# [What is expected]
Each record that follows is to be duplicated exactly, though its pictures are not.

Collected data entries
┌──

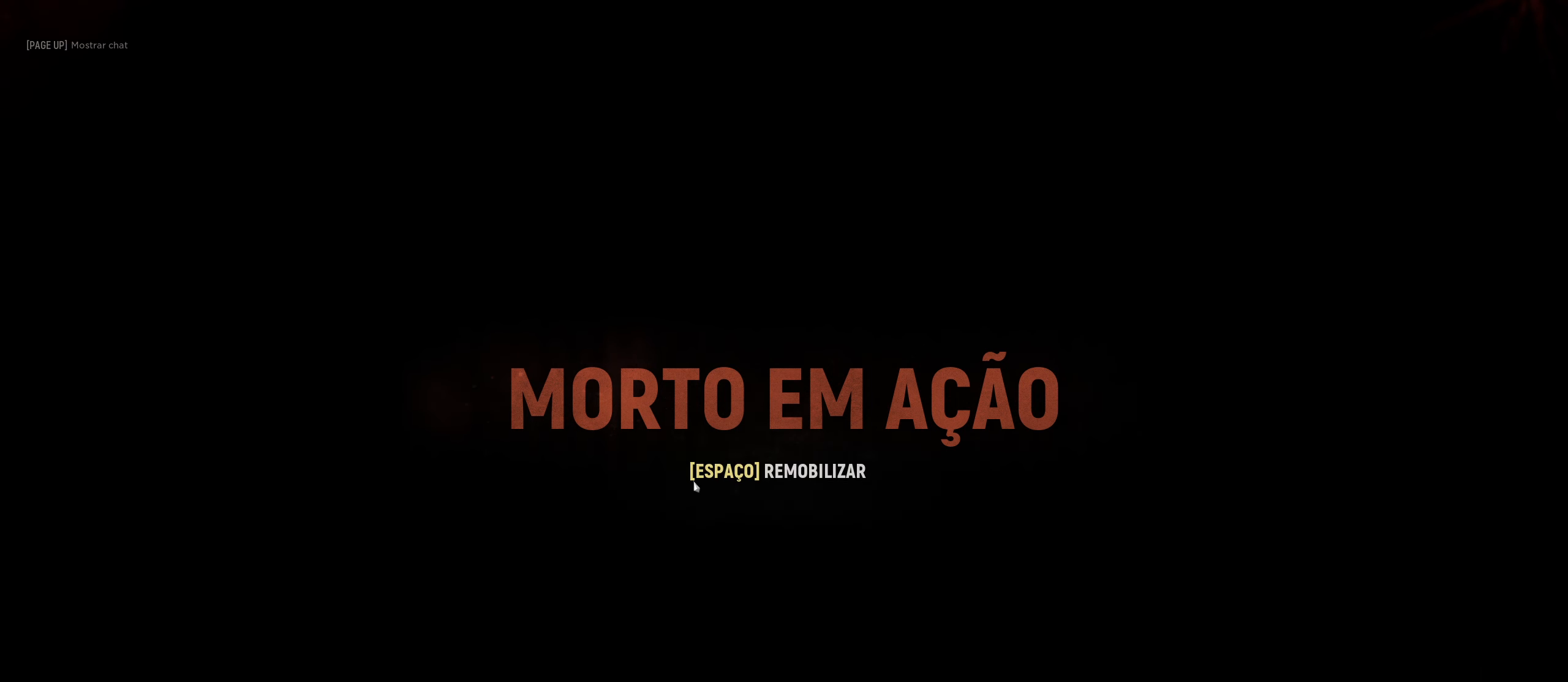
Gameplay with keyboard and mouse; each line is a JSON object with the keys and mouse buttons held at the frame after it. "events" lists presses ("down") and releases ("up") of "1", "2", "3", "4", "5", "a", "alt", "c", "caps_lock", "ctrl", "d", "e", "f", "g", "q", "r", "s", "shift", "space", "t", "tab", "v", "w", "x", "z", "mouse_left", "mouse_wheel" and "mouse_right" between this image and that frame as [ms after this image, input, new state], when the widget could be followed in between. "mouse_left", "mouse_wheel", "mouse_right" = the "left", "wheel", "right" buttons of the "mouse" list. No other keys are recorded. "wheel" means that the mouse wheel is clicked or scrolled. "mouse_move" is the direction in which the mouse moves at that frame (one of eight, or "still"), when it could be read.
{"keys": ["space"], "mouse": [], "mouse_move": "still", "events": [[367, "space", "down"]]}
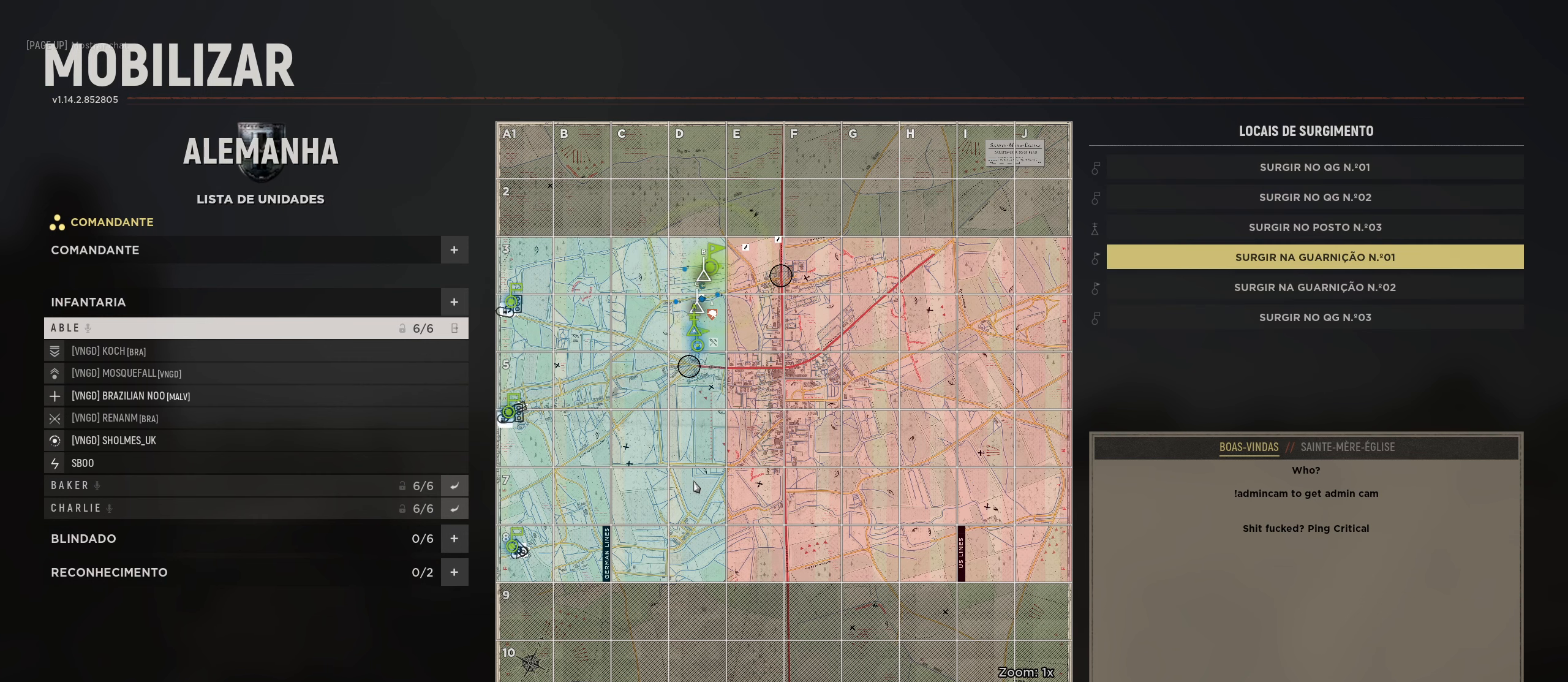
{"keys": [], "mouse": [], "mouse_move": "still", "events": [[50, "space", "up"]]}
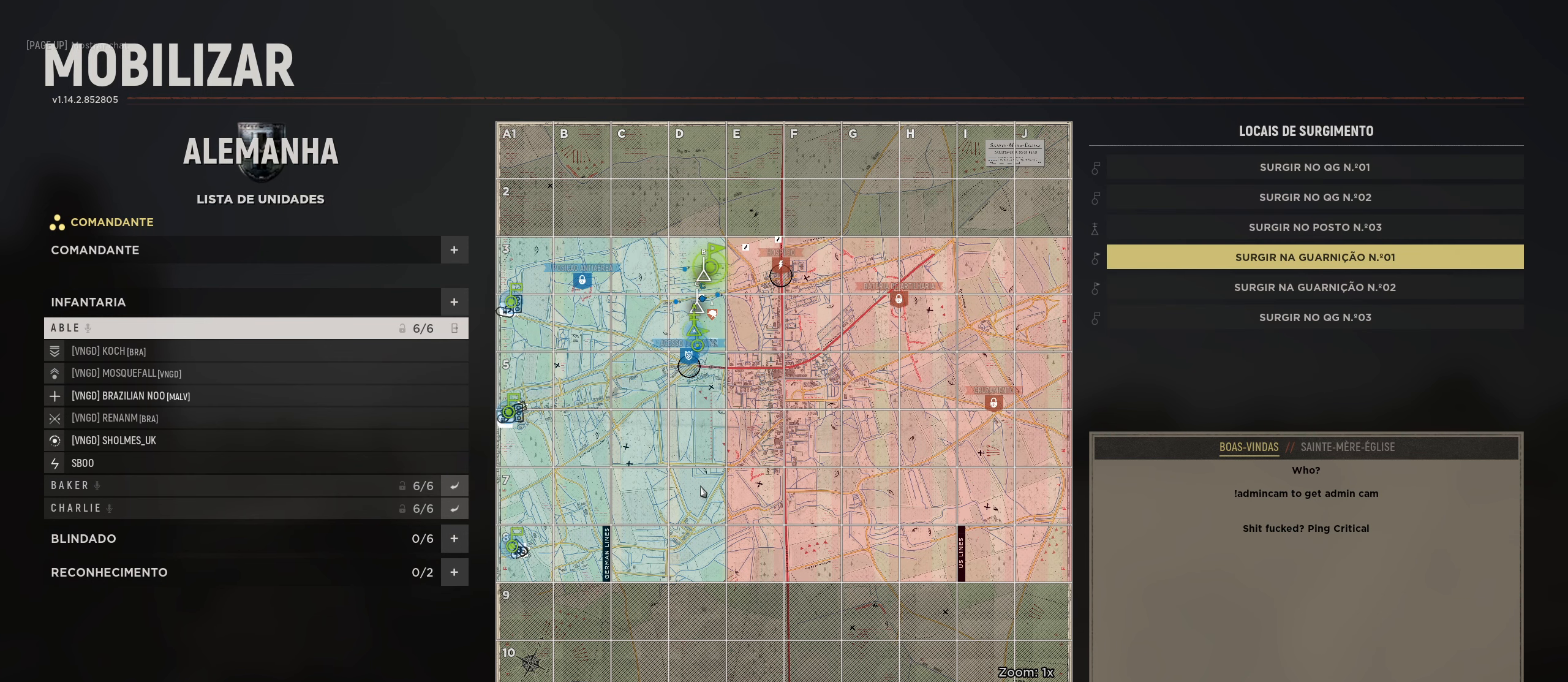
{"keys": [], "mouse": [], "mouse_move": "down-right", "events": []}
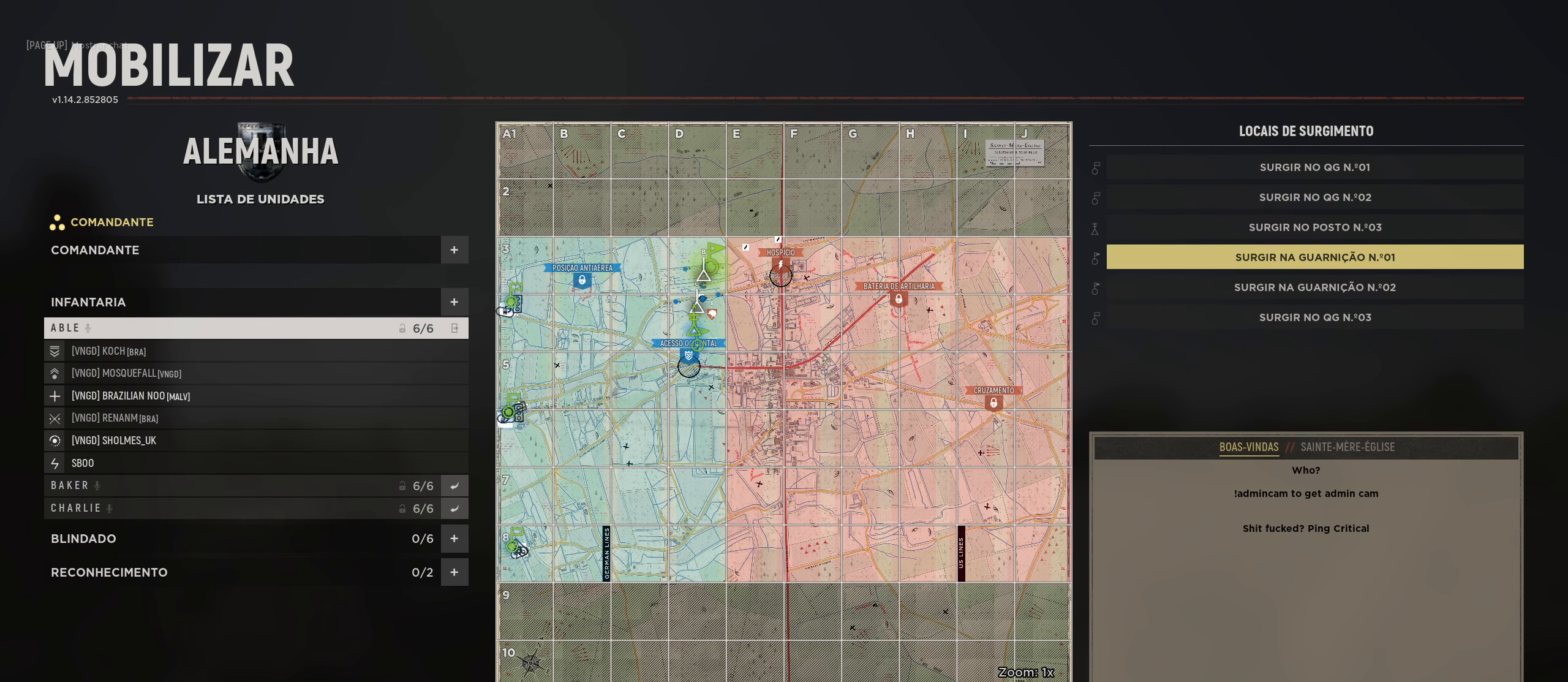
{"keys": [], "mouse": ["left"], "mouse_move": "still", "events": [[467, "mouse_left", "down"]]}
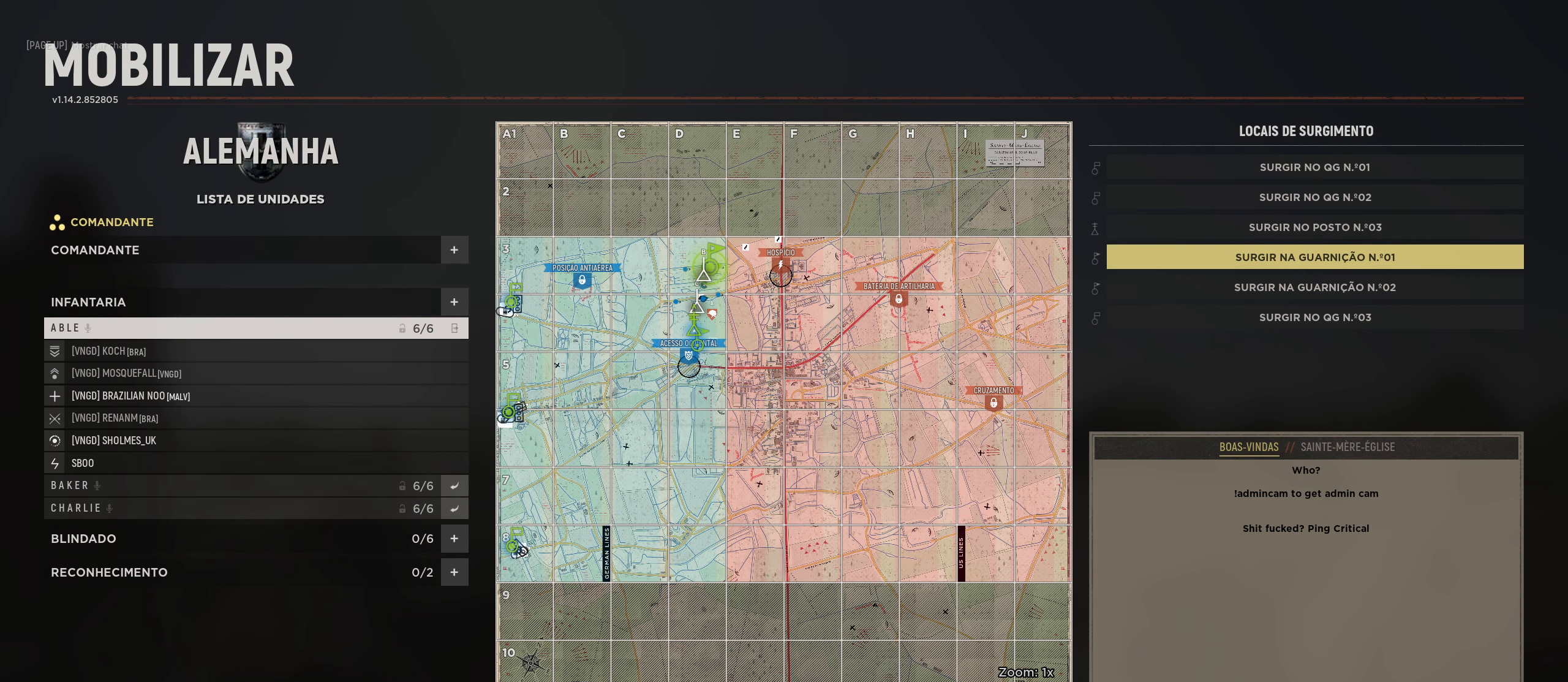
{"keys": [], "mouse": [], "mouse_move": "up-left", "events": [[67, "mouse_left", "up"]]}
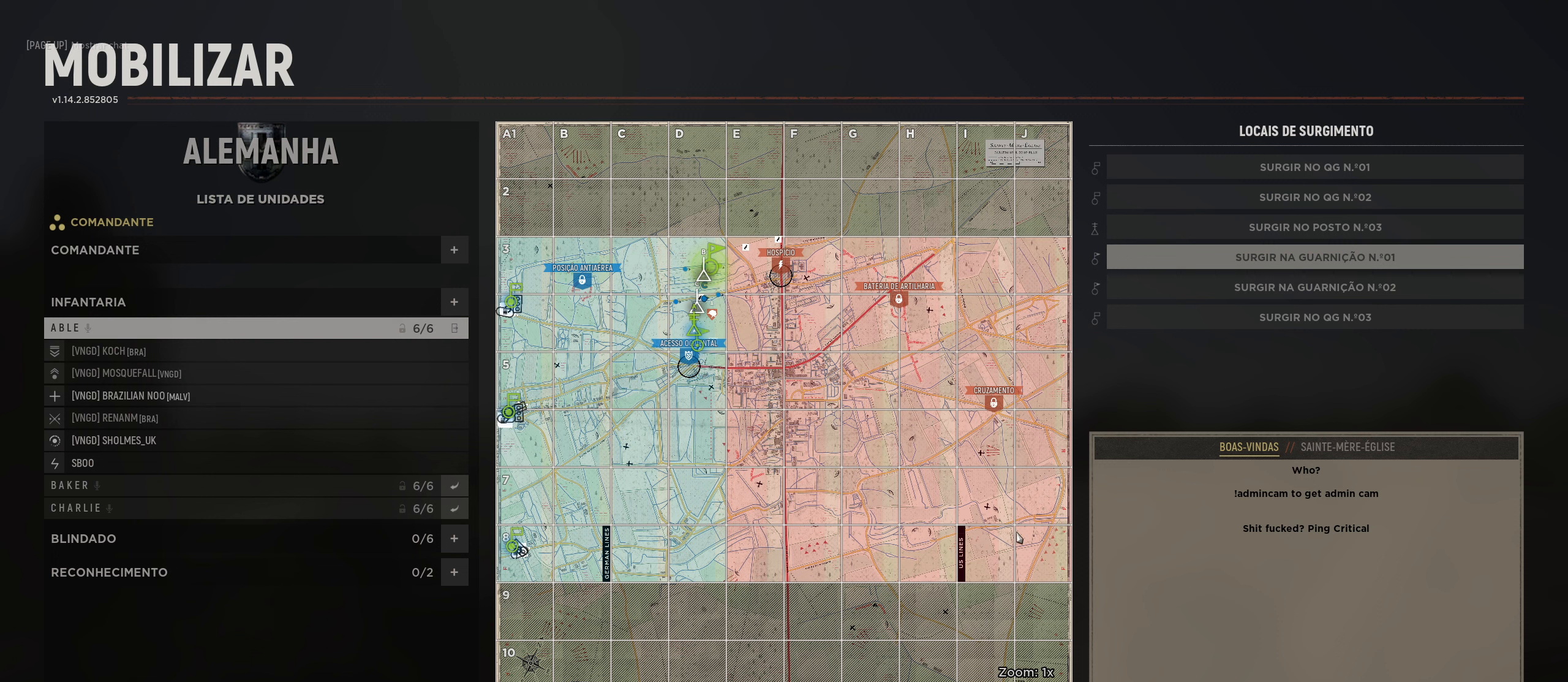
{"keys": [], "mouse": [], "mouse_move": "still", "events": []}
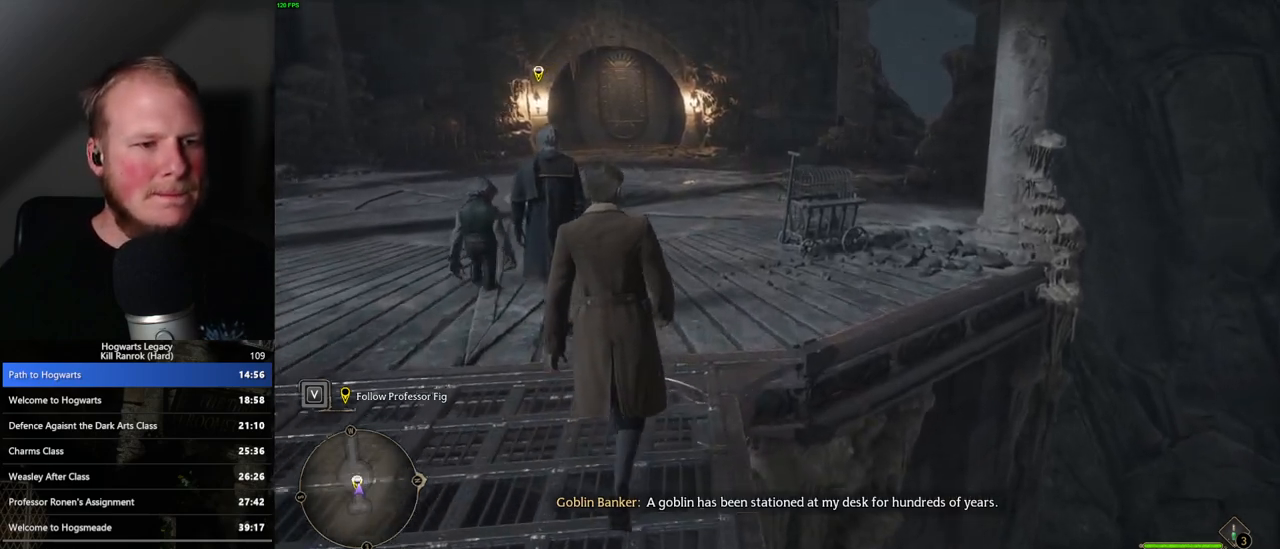
Gameplay with keyboard and mouse; each line is a JSON object with the keys and mouse buttons held at the frame after it. "events" lists presses ("down") and releases ("up") of ".", "/", "0", "1", "2", "3", "4", "5", "6", "7", "8", "9", "a", "alt_l", "alt_r", "b", "backslash", "backspace", "c", "caps_lock", "comma", "ctrl_l", "ctrl_r", "d", "e", "equals", "escape", "f", "f1", "f10", "f11", "f12", "f2", "f3", "f4", "f5", "f6", "f7", "f8", "f9", "g", "h", "i", "j", "k", "l", "lbracket", "m", "minus", "n", "o", "p", "q", "quote", "r", "rbracket", "return", "s", "semicolon", "shift_l", "shift_r", "space", "super_l", "super_r", "t", "tab", "tilde", "u", "v", "w", "x", "y", "z", "mouse_left", "mouse_wheel", "mouse_right", "mouse_mb4" and "mouse_mb5" between this image and that frame as [ms after this image, input, new state], when the widget could be followed in between. "mouse_left", "mouse_wheel", "mouse_right", "mouse_mb4", "mouse_mb5" = the "left", "wheel", "right", "mb4", "mb5" buttons of the "mouse" list. No other keys are recorded. "wheel" means that the mouse wheel is clicked or scrolled. Mouse movement is not recorded.
{"keys": ["w"], "mouse": [], "events": []}
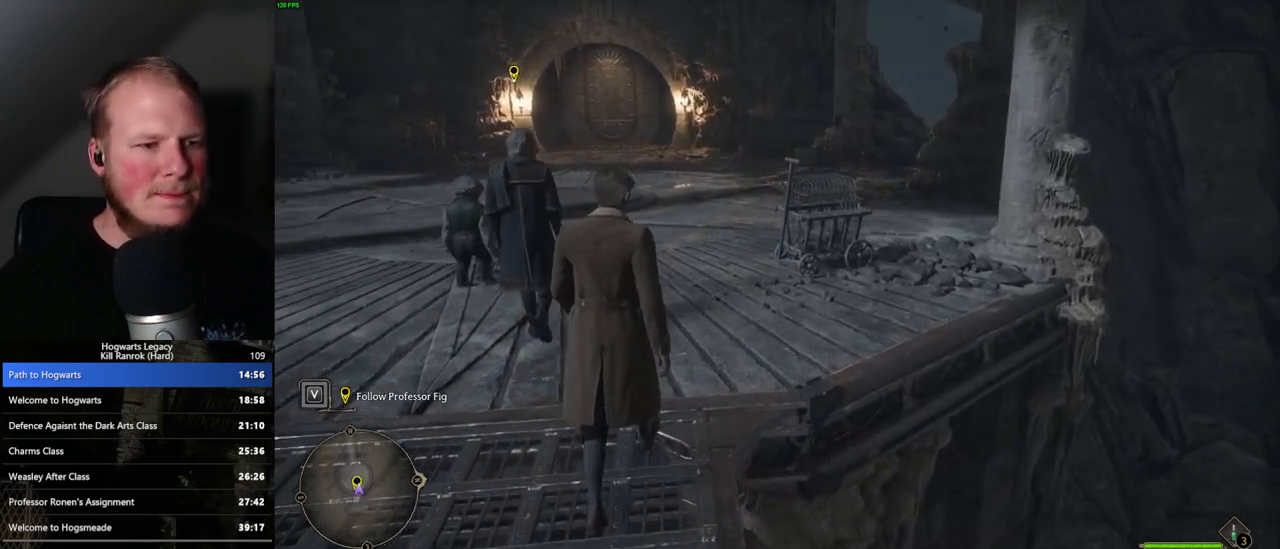
{"keys": ["w"], "mouse": [], "events": []}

└──

# [Response below]
Gameplay with keyboard and mouse; each line is a JSON object with the keys and mouse buttons held at the frame after it. "events" lists presses ("down") and releases ("up") of "1", "2", "3", "4", "5", "a", "alt", "c", "caps_lock", "ctrl", "d", "e", "f", "g", "q", "r", "s", "shift", "space", "t", "tab", "v", "w", "x", "z", "mouse_left", "mouse_wheel" and "mouse_right" between this image and that frame as [ms after this image, input, new state], when the widget could be followed in between. "mouse_left", "mouse_wheel", "mouse_right" = the "left", "wheel", "right" buttons of the "mouse" list. No other keys are recorded. "wheel" means that the mouse wheel is clicked or scrolled. "mouse_move" is the direction in which the mouse moves at that frame (one of eight, or "still"), when it could be read.
{"keys": ["space"], "mouse": [], "mouse_move": "still", "events": [[367, "space", "down"]]}
{"keys": [], "mouse": [], "mouse_move": "still", "events": [[50, "space", "up"]]}
{"keys": [], "mouse": [], "mouse_move": "down-right", "events": []}
{"keys": [], "mouse": ["left"], "mouse_move": "still", "events": [[467, "mouse_left", "down"]]}
{"keys": [], "mouse": [], "mouse_move": "up-left", "events": [[67, "mouse_left", "up"]]}
{"keys": [], "mouse": [], "mouse_move": "still", "events": []}
Gameplay with keyboard and mouse; each line is a JSON object with the keys and mouse buttons held at the frame after it. "events" lists presses ("down") and releases ("up") of ".", "/", "0", "1", "2", "3", "4", "5", "6", "7", "8", "9", "a", "alt_l", "alt_r", "b", "backslash", "backspace", "c", "caps_lock", "comma", "ctrl_l", "ctrl_r", "d", "e", "equals", "escape", "f", "f1", "f10", "f11", "f12", "f2", "f3", "f4", "f5", "f6", "f7", "f8", "f9", "g", "h", "i", "j", "k", "l", "lbracket", "m", "minus", "n", "o", "p", "q", "quote", "r", "rbracket", "return", "s", "semicolon", "shift_l", "shift_r", "space", "super_l", "super_r", "t", "tab", "tilde", "u", "v", "w", "x", "y", "z", "mouse_left", "mouse_wheel", "mouse_right", "mouse_mb4" and "mouse_mb5" between this image and that frame as [ms after this image, input, new state], when the widget could be followed in between. "mouse_left", "mouse_wheel", "mouse_right", "mouse_mb4", "mouse_mb5" = the "left", "wheel", "right", "mb4", "mb5" buttons of the "mouse" list. No other keys are recorded. "wheel" means that the mouse wheel is clicked or scrolled. Mouse movement is not recorded.
{"keys": ["w"], "mouse": [], "events": []}
{"keys": ["w"], "mouse": [], "events": []}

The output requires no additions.